- [Job item]:
Count the lines in the data below that contain the word "Hamas" and give only that number.

- [Entries shown]:
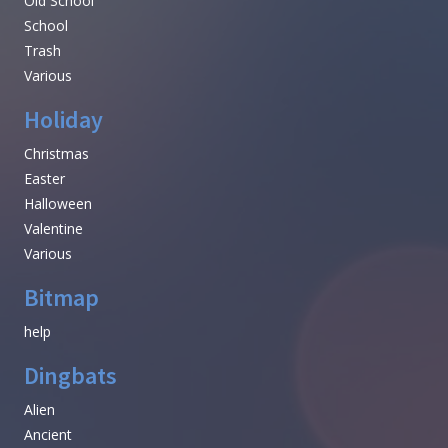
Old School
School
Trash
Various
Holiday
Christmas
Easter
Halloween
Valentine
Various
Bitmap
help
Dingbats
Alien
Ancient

--

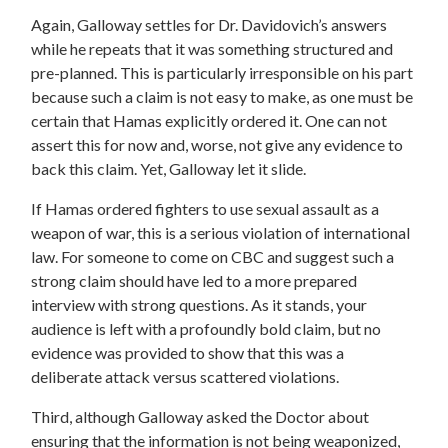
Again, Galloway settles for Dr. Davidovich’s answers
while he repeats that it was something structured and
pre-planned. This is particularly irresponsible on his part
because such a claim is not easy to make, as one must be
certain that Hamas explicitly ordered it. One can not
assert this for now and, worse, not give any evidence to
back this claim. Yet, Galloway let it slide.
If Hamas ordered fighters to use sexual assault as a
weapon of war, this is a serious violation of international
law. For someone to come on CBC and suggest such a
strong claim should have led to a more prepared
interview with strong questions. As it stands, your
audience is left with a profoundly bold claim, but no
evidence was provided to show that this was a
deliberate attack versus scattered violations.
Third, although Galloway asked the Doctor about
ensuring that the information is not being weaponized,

- [Written answer]:
2